Wir müssen auch mit offenen Armen auf diese Menschen zugehen.
Während der WM gab es insbesondere Krawalle nach den Spielen der marokkanischen Nationalmannschaft. Auch in der Silvesternacht waren es nicht die Nachfahren von griechischen oder italienischen Gastarbeitern, die randaliert haben. Inwieweit spielt hier Religion und insbesondere der muslimische Hintergrund der Handelnden eine Rolle bei den Ausschreitungen?
Die Religion hat damit absolut nichts zu tun. Wir sagen ja auch nicht, dass das Christentum für den schrecklichen sexuellen Missbrauch an Kindern verantwortlich ist, sondern suchen die institutionelle Schuld bei der katholischen Kirche. Bemerkenswerterweise gelingt uns hier die Differenzierung. Man kann aber nicht leugnen, dass Personen mit einem bestimmten kulturellen Hintergrund, der noch patriarchalere Strukturen als die Mehrheitsgesellschaft in Deutschland aufweist, für solche Gewalttaten sowie für ein bestimmtes Männlichkeitsbild noch anfälliger sind als andere. Das heißt aber wahrlich nicht, dass das alles theologisch fundiert und religiös untermauert ist.
Was sind die Lehren, die daraus gezogen werden sollten?
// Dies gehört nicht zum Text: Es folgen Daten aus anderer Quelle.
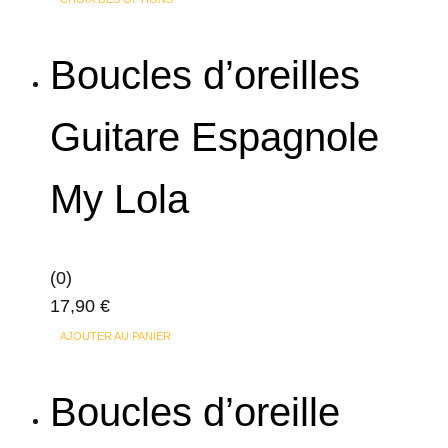
produit
a
Boucles d’oreilles
plusieurs
variations.
Guitare Espagnole
Les
options
My Lola
peuvent
être
choisies
sur
(0)
la
17,90
€
page
AJOUTER AU PANIER
du
produit
Boucles d’oreille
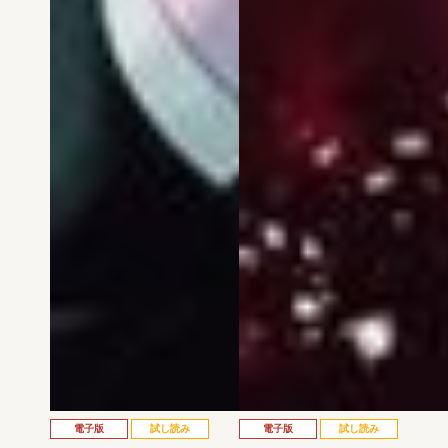
電子版
試し読み
電子版
試し読み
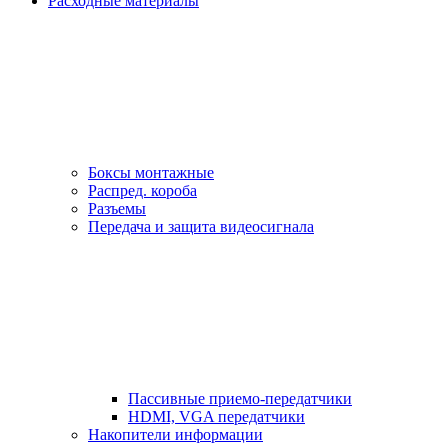
Расходные материалы
Боксы монтажные
Распред. короба
Разъемы
Передача и защита видеосигнала
Пассивные приемо-передатчики
HDMI, VGA передатчики
Накопители информации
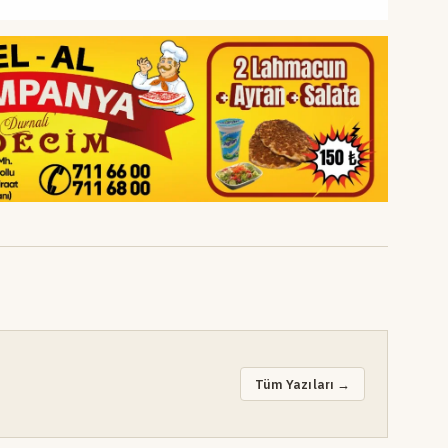
Tüm Yazıları →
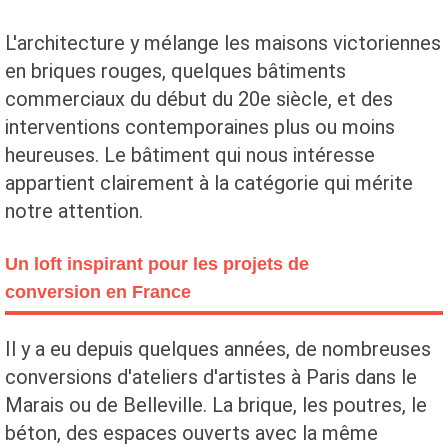
L'architecture y mélange les maisons victoriennes
en briques rouges, quelques bâtiments
commerciaux du début du 20e siècle, et des
interventions contemporaines plus ou moins
heureuses. Le bâtiment qui nous intéresse
appartient clairement à la catégorie qui mérite
notre attention.
Un loft inspirant pour les projets de
conversion en France
Il y a eu depuis quelques années, de nombreuses
conversions d'ateliers d'artistes à Paris dans le
Marais ou de Belleville. La brique, les poutres, le
béton, des espaces ouverts avec la même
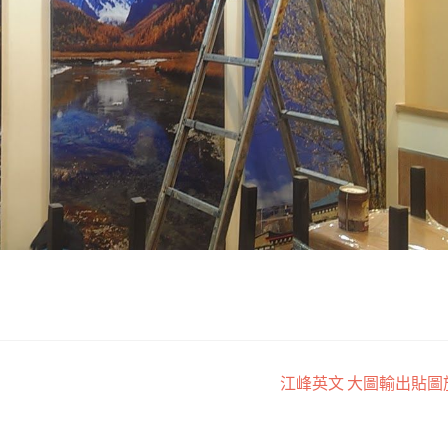
江峰英文 大圖輸出貼圖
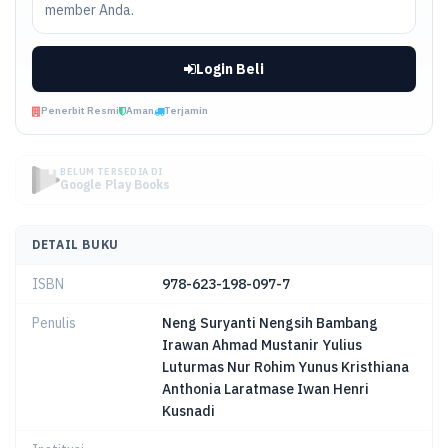
member Anda.
Login Beli
Penerbit Resmi
Aman
Terjamin
BELUM TERSEDIA DI
Google Play Books
DETAIL BUKU
ISBN
978-623-198-097-7
Penulis
Neng Suryanti Nengsih Bambang
Irawan Ahmad Mustanir Yulius
Luturmas Nur Rohim Yunus Kristhiana
Anthonia Laratmase Iwan Henri
Kusnadi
Wir müssen zweigleisig fahren. Wir müssen auf der einen Seite ganz bedingungslos und konsequent die Gewaltlosigkeit unseres Grundgesetzes einfordern. Zum Beispiel durch das Strafrecht, aber auch durch Präventions- und Sozialarbeit. Auf der anderen Seite müssen wir aber auch mit offenen Armen auf diese Menschen zugehen und sagen: Wir können gar nicht anders, als euch mitten in unsere Gesellschaft aufzunehmen. Das kann dadurch passieren, dass wir strukturelle Ressentiments in unseren Behörden, aber auch in der Gesellschaft bekämpfen. Dazu müssen wir ihn aber zunächst einmal anerkennen. Horst Seehofer hat in der Vergangenheit eine Studie, die uns die Faktenlage bezüglich strukturellem Rassismus bei der Polizei darlegt, verhindert. Nancy Faeser macht hier gerade wahre innenpolitische Pionierarbeit.